### Your objective:
In the entries below, find every line with "Rendered" and copy it.

### Task data:

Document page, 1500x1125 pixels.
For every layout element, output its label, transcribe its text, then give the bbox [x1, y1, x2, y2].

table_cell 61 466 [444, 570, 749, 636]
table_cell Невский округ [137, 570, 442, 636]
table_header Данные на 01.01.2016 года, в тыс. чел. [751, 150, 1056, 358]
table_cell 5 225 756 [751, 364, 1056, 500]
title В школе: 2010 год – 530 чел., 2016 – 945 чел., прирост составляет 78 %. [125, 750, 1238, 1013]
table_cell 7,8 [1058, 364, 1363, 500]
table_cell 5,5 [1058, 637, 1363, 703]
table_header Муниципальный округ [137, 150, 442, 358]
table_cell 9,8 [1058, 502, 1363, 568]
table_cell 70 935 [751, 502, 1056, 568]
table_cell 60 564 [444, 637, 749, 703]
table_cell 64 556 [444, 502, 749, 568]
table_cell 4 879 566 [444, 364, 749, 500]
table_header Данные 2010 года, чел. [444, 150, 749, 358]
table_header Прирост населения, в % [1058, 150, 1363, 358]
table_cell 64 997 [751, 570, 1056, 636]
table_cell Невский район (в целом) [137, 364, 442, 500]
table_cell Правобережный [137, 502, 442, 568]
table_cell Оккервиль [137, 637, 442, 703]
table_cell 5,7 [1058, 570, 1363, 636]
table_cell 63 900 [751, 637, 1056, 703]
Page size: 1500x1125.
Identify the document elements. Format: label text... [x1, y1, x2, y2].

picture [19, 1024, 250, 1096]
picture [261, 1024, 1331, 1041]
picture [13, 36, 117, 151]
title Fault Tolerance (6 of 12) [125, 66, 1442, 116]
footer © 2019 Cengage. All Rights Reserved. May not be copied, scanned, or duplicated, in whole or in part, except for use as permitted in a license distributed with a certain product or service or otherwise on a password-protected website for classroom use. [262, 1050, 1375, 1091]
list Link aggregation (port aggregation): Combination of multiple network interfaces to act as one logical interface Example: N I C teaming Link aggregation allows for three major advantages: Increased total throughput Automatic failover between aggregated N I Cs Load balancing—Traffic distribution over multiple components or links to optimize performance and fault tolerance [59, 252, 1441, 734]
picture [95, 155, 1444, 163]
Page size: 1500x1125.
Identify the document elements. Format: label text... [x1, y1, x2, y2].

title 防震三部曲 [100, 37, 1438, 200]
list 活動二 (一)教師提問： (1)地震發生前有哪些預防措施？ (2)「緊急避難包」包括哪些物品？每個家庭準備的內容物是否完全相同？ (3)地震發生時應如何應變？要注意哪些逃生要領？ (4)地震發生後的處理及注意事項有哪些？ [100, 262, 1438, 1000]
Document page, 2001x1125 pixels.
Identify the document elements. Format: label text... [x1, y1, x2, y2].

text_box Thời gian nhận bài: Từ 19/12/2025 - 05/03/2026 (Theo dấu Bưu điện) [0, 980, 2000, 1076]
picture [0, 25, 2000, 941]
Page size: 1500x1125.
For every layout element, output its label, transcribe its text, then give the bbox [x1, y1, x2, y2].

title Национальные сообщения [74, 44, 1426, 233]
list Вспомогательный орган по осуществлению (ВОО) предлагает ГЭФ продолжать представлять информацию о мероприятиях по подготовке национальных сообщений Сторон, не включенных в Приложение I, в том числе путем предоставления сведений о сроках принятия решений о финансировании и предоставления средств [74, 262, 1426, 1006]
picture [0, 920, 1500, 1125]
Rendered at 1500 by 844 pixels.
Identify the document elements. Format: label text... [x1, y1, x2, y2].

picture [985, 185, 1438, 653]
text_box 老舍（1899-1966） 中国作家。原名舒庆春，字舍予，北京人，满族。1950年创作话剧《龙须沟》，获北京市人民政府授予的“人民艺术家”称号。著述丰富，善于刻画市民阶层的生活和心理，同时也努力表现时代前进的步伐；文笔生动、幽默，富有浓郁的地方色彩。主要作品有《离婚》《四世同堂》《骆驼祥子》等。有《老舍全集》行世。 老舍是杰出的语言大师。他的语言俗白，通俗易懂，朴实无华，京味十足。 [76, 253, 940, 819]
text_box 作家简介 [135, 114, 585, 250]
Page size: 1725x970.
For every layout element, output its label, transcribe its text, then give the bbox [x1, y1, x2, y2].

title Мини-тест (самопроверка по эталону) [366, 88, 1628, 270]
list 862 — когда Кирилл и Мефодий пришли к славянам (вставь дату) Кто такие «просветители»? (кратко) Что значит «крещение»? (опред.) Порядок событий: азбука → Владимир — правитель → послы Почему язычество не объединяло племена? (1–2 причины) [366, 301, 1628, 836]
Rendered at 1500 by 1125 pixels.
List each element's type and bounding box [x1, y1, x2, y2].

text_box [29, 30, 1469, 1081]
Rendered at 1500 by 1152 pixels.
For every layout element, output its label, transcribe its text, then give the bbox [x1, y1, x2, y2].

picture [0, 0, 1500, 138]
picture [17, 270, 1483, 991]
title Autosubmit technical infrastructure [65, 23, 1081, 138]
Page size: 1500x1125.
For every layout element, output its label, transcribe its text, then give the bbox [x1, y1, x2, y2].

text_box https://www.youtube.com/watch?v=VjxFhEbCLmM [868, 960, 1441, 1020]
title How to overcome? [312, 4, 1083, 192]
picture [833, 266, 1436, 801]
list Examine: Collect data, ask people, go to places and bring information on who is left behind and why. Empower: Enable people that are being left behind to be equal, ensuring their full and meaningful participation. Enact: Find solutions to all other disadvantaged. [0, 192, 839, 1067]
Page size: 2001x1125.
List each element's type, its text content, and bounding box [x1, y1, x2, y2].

### Result of the exercise:
Rendered at 1500 by 844 pixels.
Rendered at 1500 by 1125 pixels.
Rendered at 1500 by 1152 pixels.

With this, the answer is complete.